Reversion of antibiotic resistance in multidrug-resistant pathogens using non-antibiotic pharmaceutical benzydamine

Liu et al. describe the antibiotic adjuvant effect of the FDA approved drug, benzydamine, for the treatment of infections caused by multidrug-resistant bacteria. Mechanistically, benzydamine dissipates membrane potential in both Gram-positive and Gram-negative bacteria, upregulates the transmembrane proton gradient and promotes the uptake of tetracyclines, accounting for its bactericidal activity. Antimicrobial resistance has been a growing concern that gradually undermines our tradition treatment regimens. The fact that few antibacterial drugs with new scaffolds or targets have been approved in the past two decades aggravates this crisis. Repurposing drugs as potent antibiotic adjuvants offers a cost-effective strategy to mitigate the development of resistance and tackle the increasing infections by multidrug-resistant (MDR) bacteria. Herein, we found that benzydamine, a widely used non-steroidal anti-inflammatory drug in clinic, remarkably potentiated broad-spectrum antibiotic-tetracyclines activity against a panel of clinically important pathogens, including MRSA, VRE, MCRPEC and tet(X)-positive Gram-negative bacteria.

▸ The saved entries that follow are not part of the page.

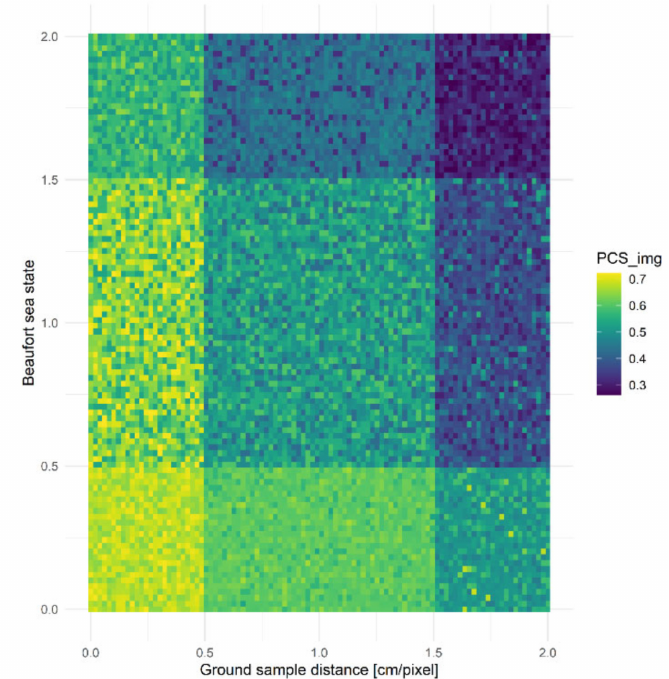
Figure 4. Interaction of ground sample distance (GSD) and Beaufort sea state (BSS) as predictors of the proportion of correct selections per image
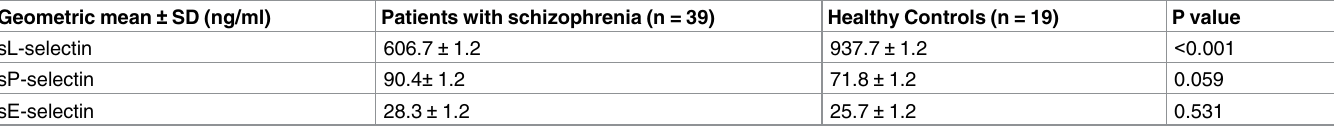
Table 2. Comparison of selectin levels in patients and control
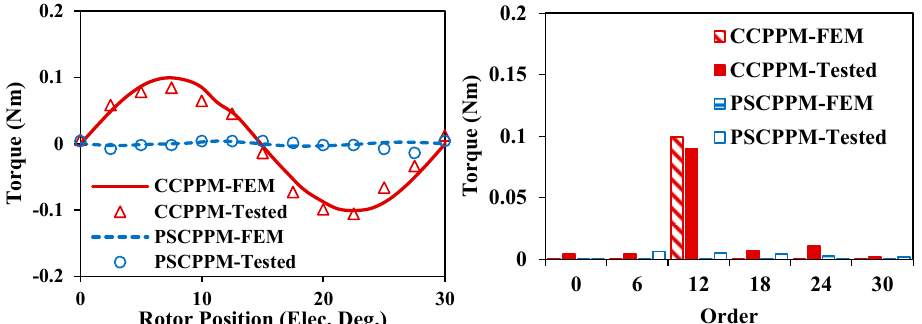
Figure 41. Cogging torque waveforms and spectra of 12s10p machines.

Mechanistic studies showed that benzydamine dissipated membrane potential (psi) in both Gram-positive and Gram-negative bacteria, which in turn upregulated the transmembrane proton gradient (pH) and promoted the uptake of tetracyclines. Additionally, benzydamine exacerbated the oxidative stress by triggering the production of ROS and suppressing GAD system-mediated oxidative defensive. This mode of action explains the great bactericidal activity of the doxycycline-benzydamine combination against different metabolic states of bacteria involve persister cells. As a proof-of-concept, the in vivo efficacy of this drug combination was evidenced in multiple animal infection models. These findings indicate that benzydamine is a potential tetracyclines adjuvant to address life-threatening infections by MDR bacteria.